[[ Input data open ]]

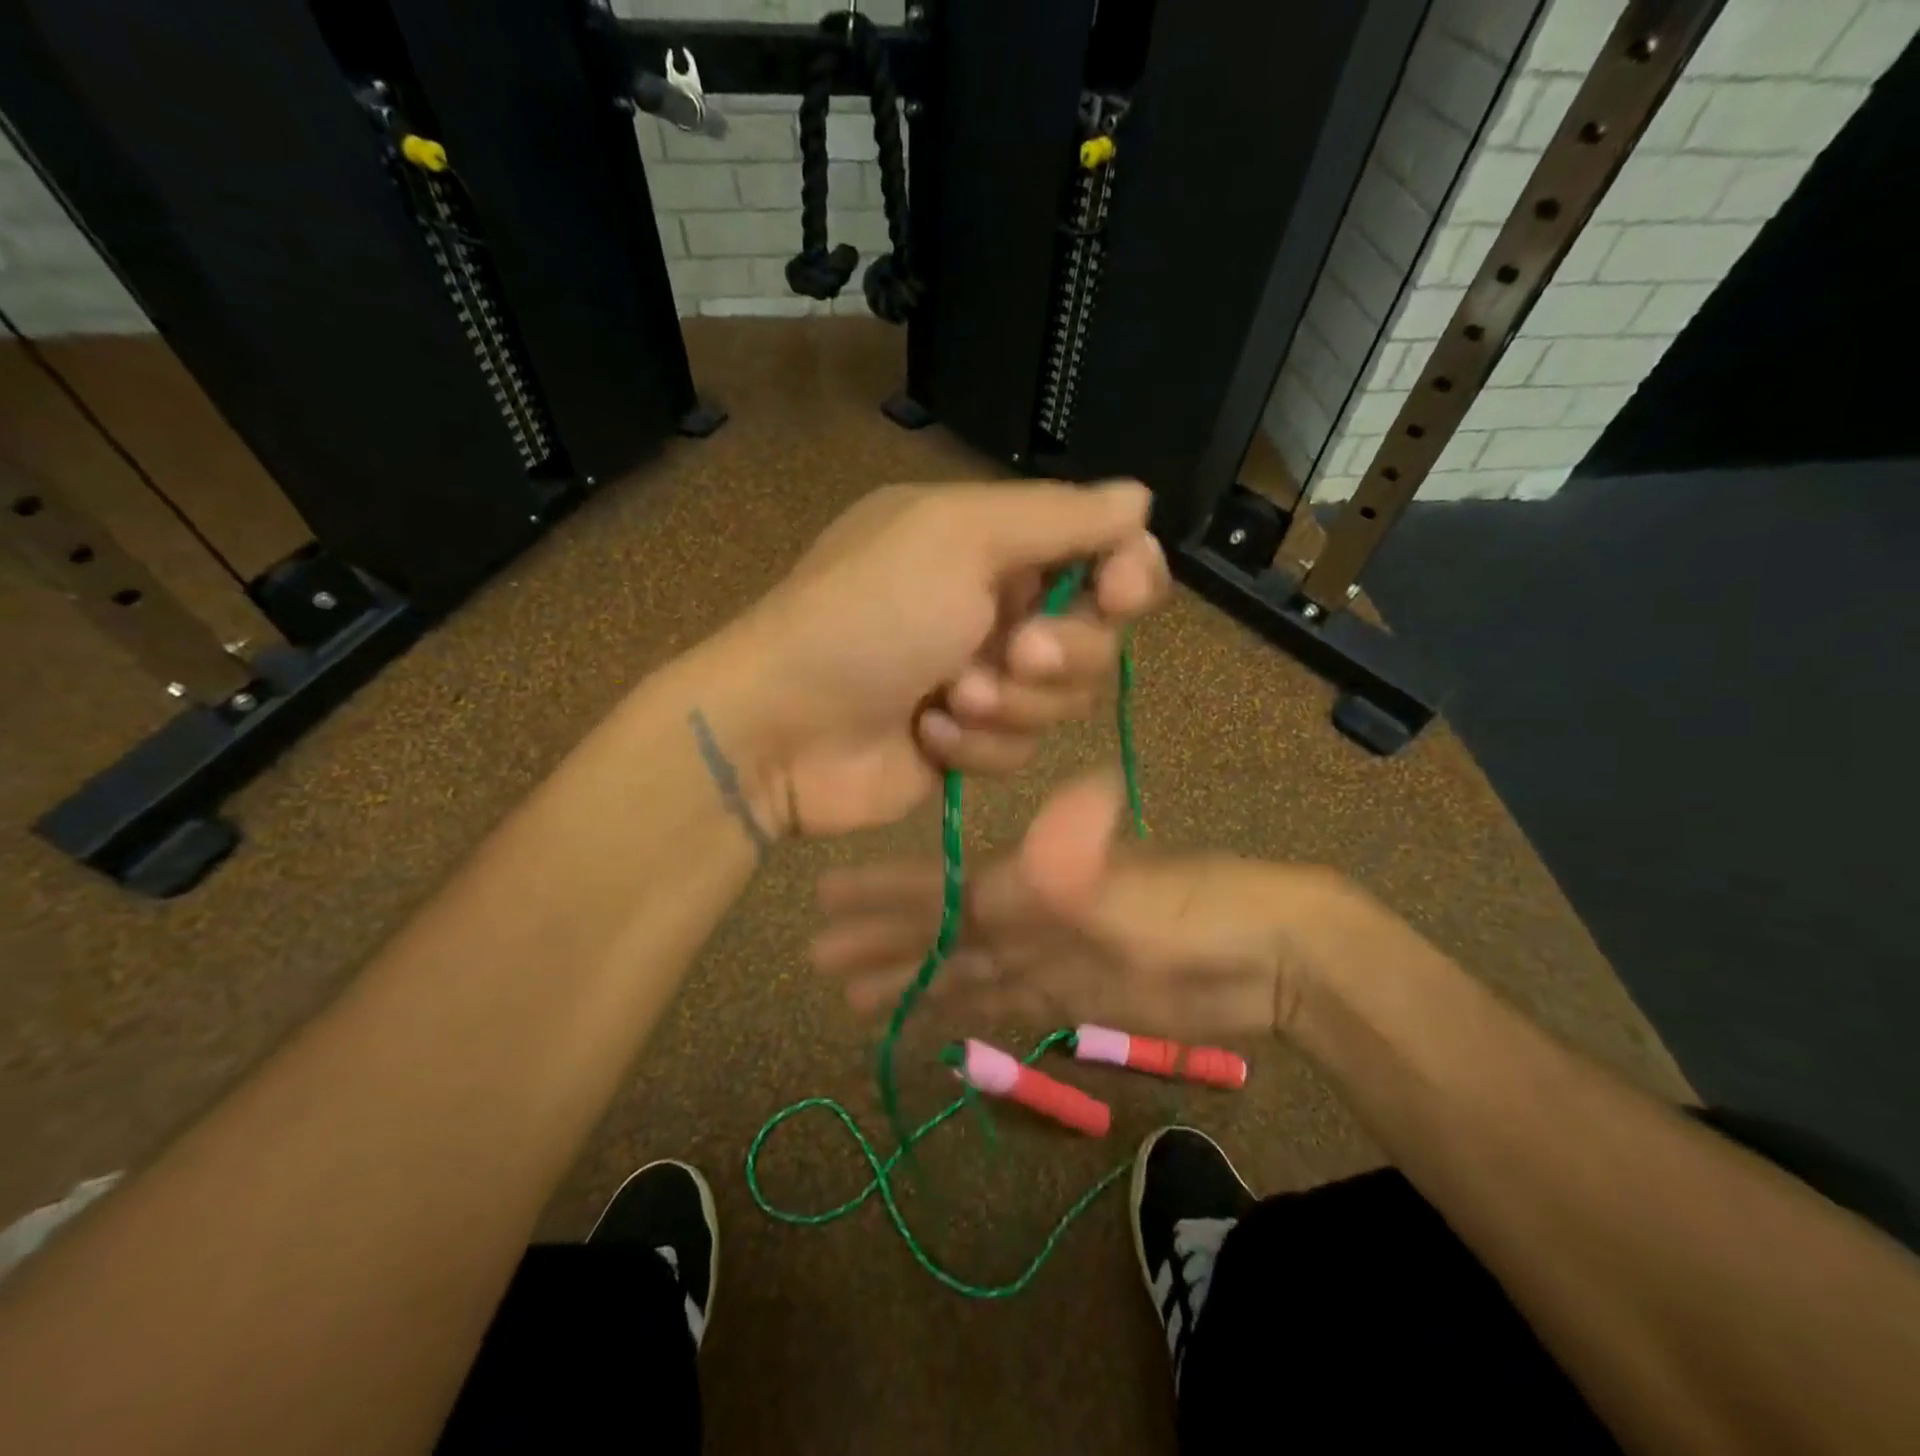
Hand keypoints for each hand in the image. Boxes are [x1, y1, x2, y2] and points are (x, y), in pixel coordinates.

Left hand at [718, 481, 1167, 837]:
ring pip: (1064, 701)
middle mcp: (996, 609)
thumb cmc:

[[ Input data closed ]]

How to complete this task:
Copy out every line in the records where the word "hand" is found.

Result for this exercise:
Hand keypoints for each hand in the image. Boxes are [x1, y1, x2, y2] and points are (x, y), in pixel coordinates.
Left hand at [718, 481, 1167, 837]:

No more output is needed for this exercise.